Directed by Steven Zaillian, Searching for Bobby Fischer is a quiet film, and intriguing story based on real life of chess prodigy Joshua Waitzkin. A fascinating look at children’s competitive chess and the toll it takes on the many involved, the movie is made most impactful by its performances with Joe Mantegna and Joan Allen as Josh’s parents a real standout, and both Fishburne and Kingsley highly compelling. But especially Pomerac who was himself a ranked player at the time of filming that delivers the most, a soft, introverted performance that is at times achingly good. The title refers to the reclusive and controversial Bobby Fischer, who is often considered the greatest chess player there ever was but spent much of his time out of the limelight, resurfacing sometimes decades apart to compete.
The talented but untrained Josh is lulled to the action of the game and is so skilled, his father is incapable of even giving the boy a challenge. He likes to spend time with Vinnie, whose fast-tactics are impulsive, daring, and instinct-driven, which Josh responds to quickly. Max’s father thinks his boy could be great and decides to hire one of the best instructors in the business, whose methods are unorthodox but disciplined. Trying to teach the boy to look beyond what he sees, he sits the boy down for a game, and it’s here we must FREEZE THAT FRAME:
The complexities of master chess are about more than where the pieces are on the board now but where they will be in one, two, three, and many movies ahead. Pandolfin wants Max to learn to see these moves before he commits, and so sets up a check mate in four moves but tells Max not to begin until he knows all the steps to the win, something Max say he can’t do unless he can move the pieces. Pandolfin makes it “easier” by brushing away all the pieces with a sudden sweep of his arm, sending them all tumbling to the floor, leaving only the empty board for Max to ponder. So Max does, finally figuring it out and is then shown a “rare” certificate of achievement he can earn if he completes his training, a MacGuffin that acts like a carrot on a stick for the boy as he learns.
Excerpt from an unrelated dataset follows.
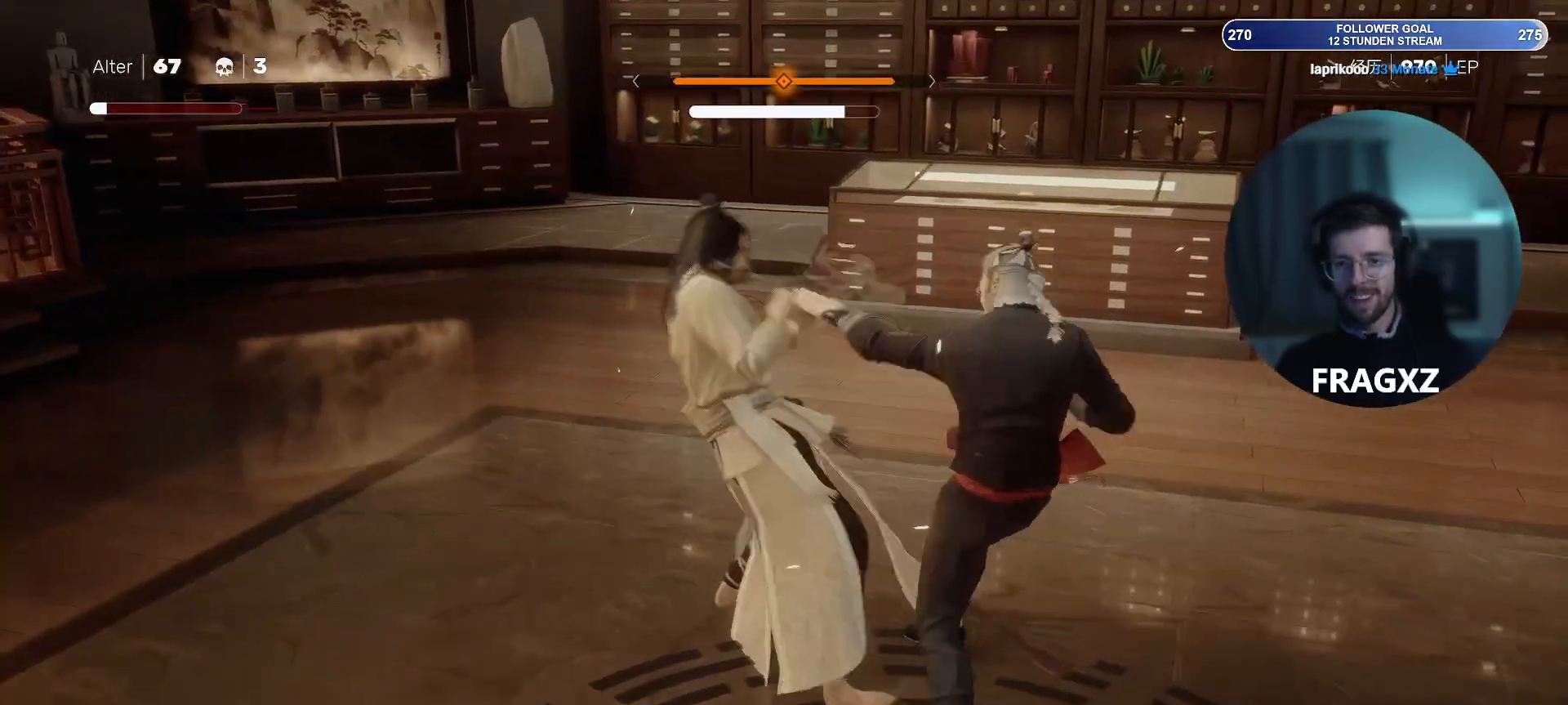
{"keys": [], "mouse": ["left"], "events": [[33, "mouse_right", "down"], [83, "mouse_right", "up"], [117, "mouse_right", "down"], [217, "mouse_right", "up"], [267, "mouse_right", "down"], [317, "mouse_right", "up"], [350, "mouse_left", "down"], [450, "mouse_left", "up"], [500, "mouse_left", "down"]]}
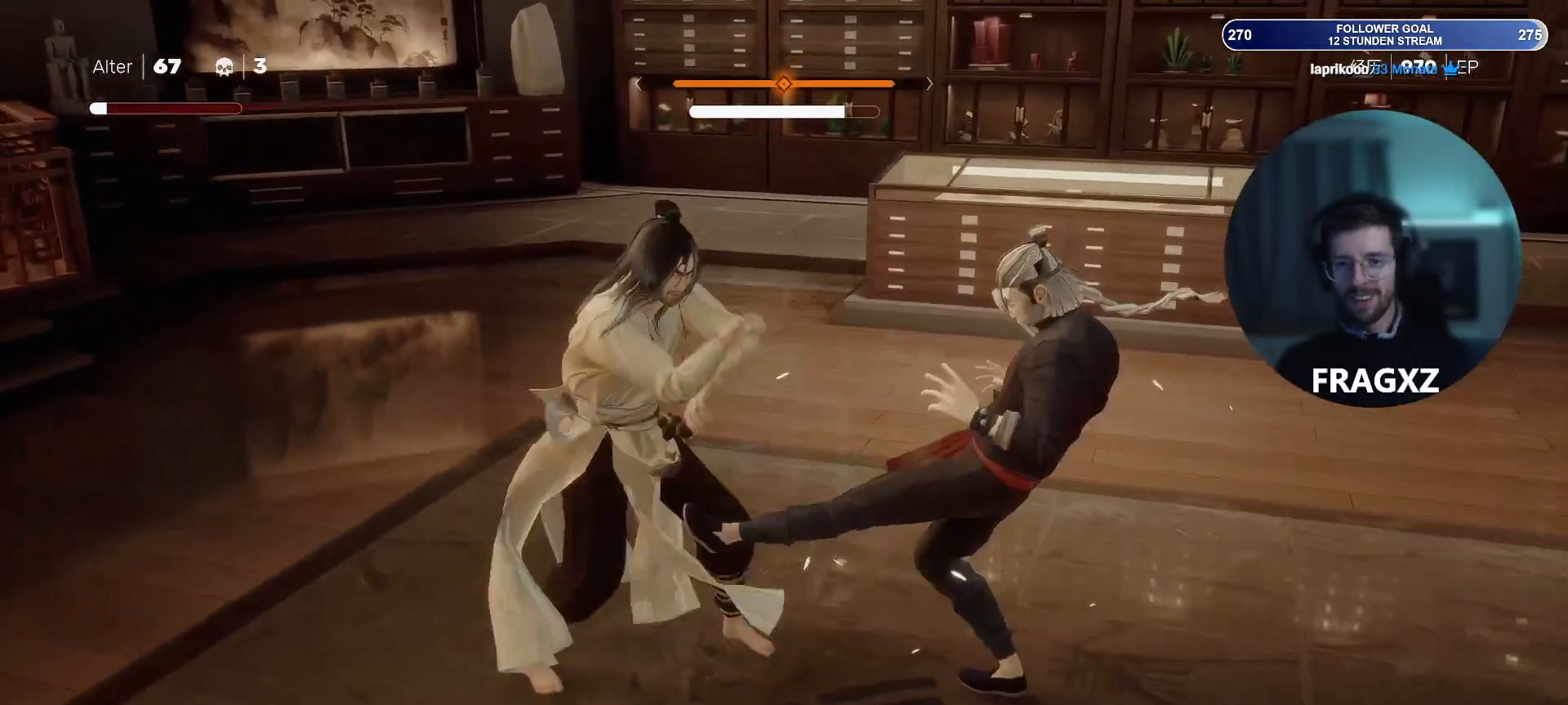
{"keys": [], "mouse": [], "events": [[50, "mouse_left", "up"], [233, "mouse_left", "down"], [300, "space", "down"], [317, "mouse_left", "up"], [417, "space", "up"]]}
This moment is a powerful one simply because it demonstrates how important knowing the board of chess is, and that it is a game of vision well beyond what you are currently seeing. For Max, he needs to learn to let go of the trapping of what lies right in front of him and plan his steps before he moves, something that is contrary to what he learns with Vinnie. The two mentors are the balance that Max needs to find, but as each vie to have their won strategies be the dominate, it leaves the boys always unsettled. This moment leads to a devastating scene later when the certificate comes back into play, and Max learns his hardest lesson yet.